Figure 4: CKIδ phosphorylates Set8 at S253 site.

(a) Alignment of the candidate phosphodegron sequence in Set8 from different species. (b) Immunoblot (IB) analysis of cells transfected with Flag-β-TRCP1 and HA-tagged wild type or the S253A mutant Set8 constructs, as indicated. Where indicated, cells were treated with Myc-CKIδ, or the proteasome inhibitor MG132. (c) IB analysis of WCL and IP derived from HeLa cells transfected with Flag-β-TRCP1, HA-WT-Set8 and HA-S253A-Set8. (d) A schematic illustration of Set8 functional domains and the truncation mutants with different domains (C, M, N domain) that are used in e. (e) IB analysis of WCL and IP derived from HeLa cells transfected with Flag-β-TRCP1, HA-WT-Set8 and HA-Set8 constructs with different domains (C, M, N domain). (f) IB analysis of HeLa cells transfected with Flag-β-TRCP1, Myc-CKIδ and Flag-tagged wild-type or ΔPIP mutant Set8 constructs, as indicated. (g) IB analysis of HeLa cells transfected with HA-β-TRCP1, Myc-CKIδ and Flag-tagged ΔPIP mutant Set8 constructs.

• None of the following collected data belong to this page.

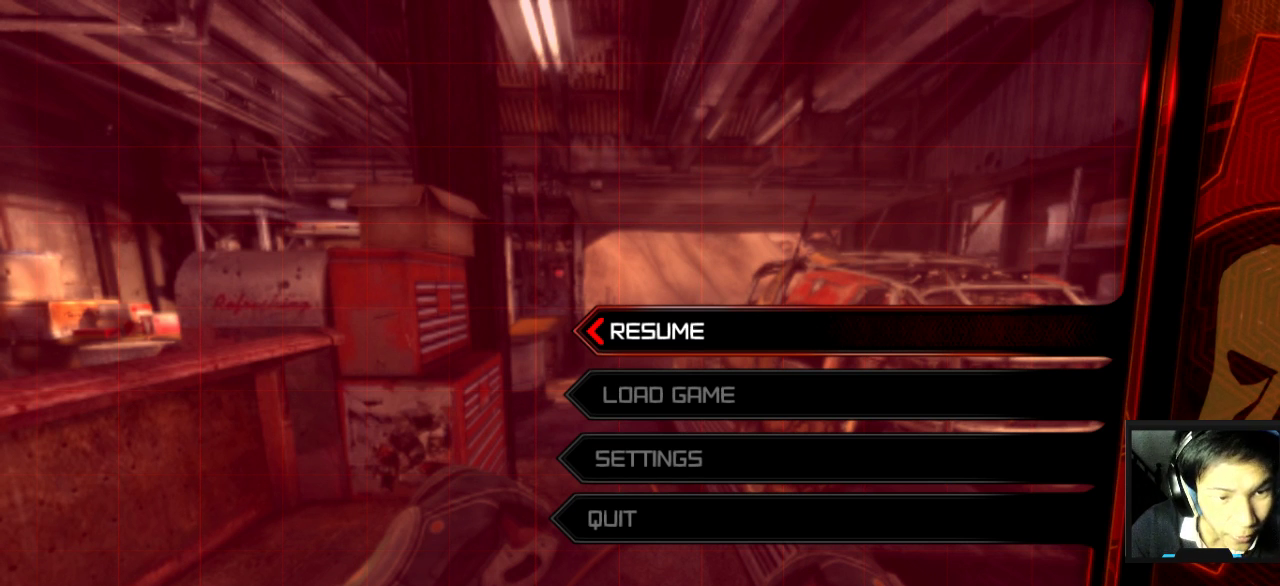
{"keys": [], "mouse": [], "mouse_move": "still", "events": []}
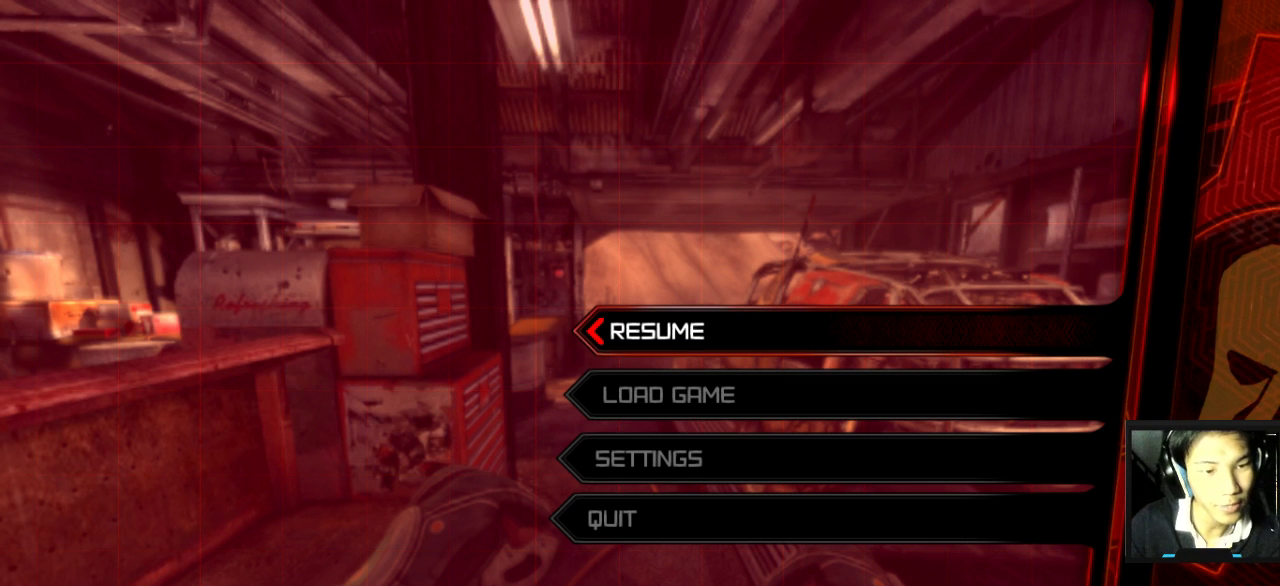
{"keys": [], "mouse": [], "mouse_move": "down-left", "events": []}
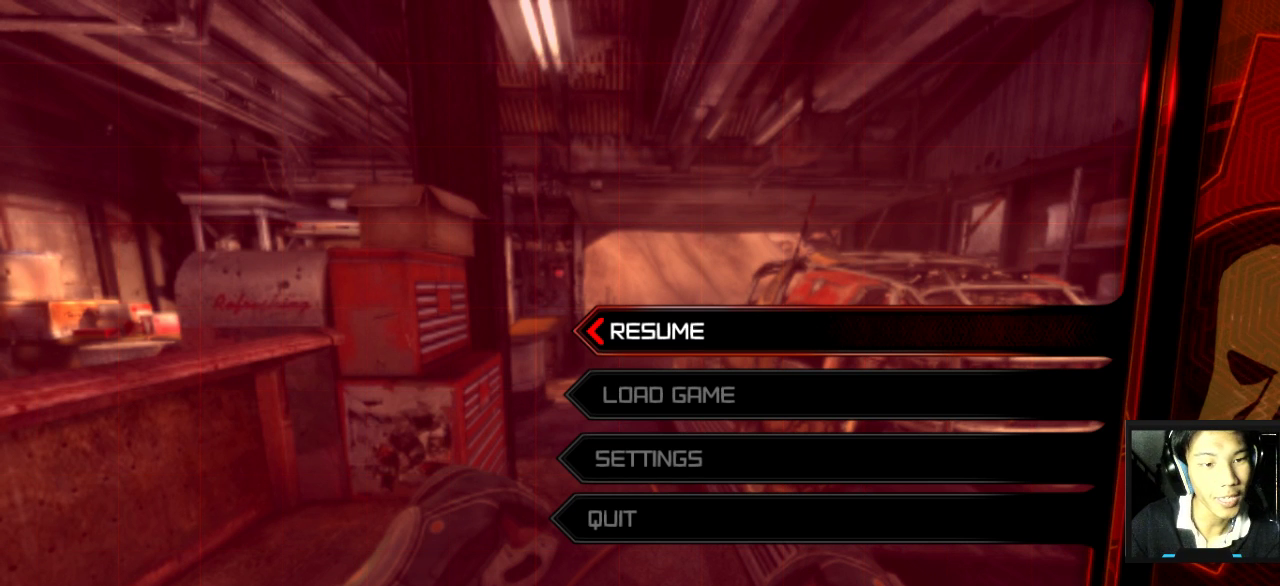
{"keys": [], "mouse": [], "mouse_move": "left", "events": [[283, "alt", "down"], [417, "alt", "up"]]}
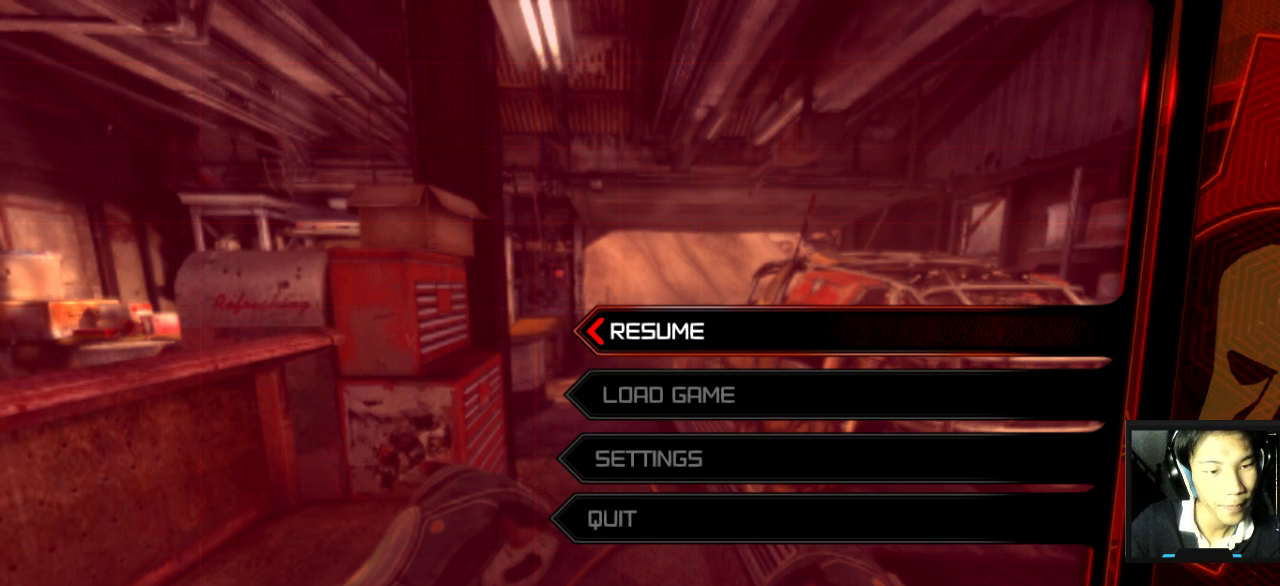
{"keys": [], "mouse": [], "mouse_move": "down-right", "events": [[333, "alt", "down"], [333, "tab", "down"], [433, "alt", "up"], [483, "tab", "up"]]}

Where indicated, 10 μM MG132 was added for 12 h before collecting. (h) IB analysis of WCL and IP derived from HeLa cells transfected with HA-β-TRCP1 and indicated Flag-Set8 constructs. (i) IB analysis of WCL and IP derived from 293 T cells transfected with Flag-Set8 mutants and Myc-tagged Cullin1. (j) IB analysis of WCL and IP derived from 293 T cells transfected with Flag-Set8 and HA-β-TRCP1 and treated with D4476 under UVC exposure condition. (k) In vivo ubiquitination assays to demonstrate that SCF^β-TRCP promotes Set8 ubiquitination in a pSer253-dependent manner. His-pull-downed ubiquitinated Set8 and WCL were subjected to IB analysis with indicated antibodies.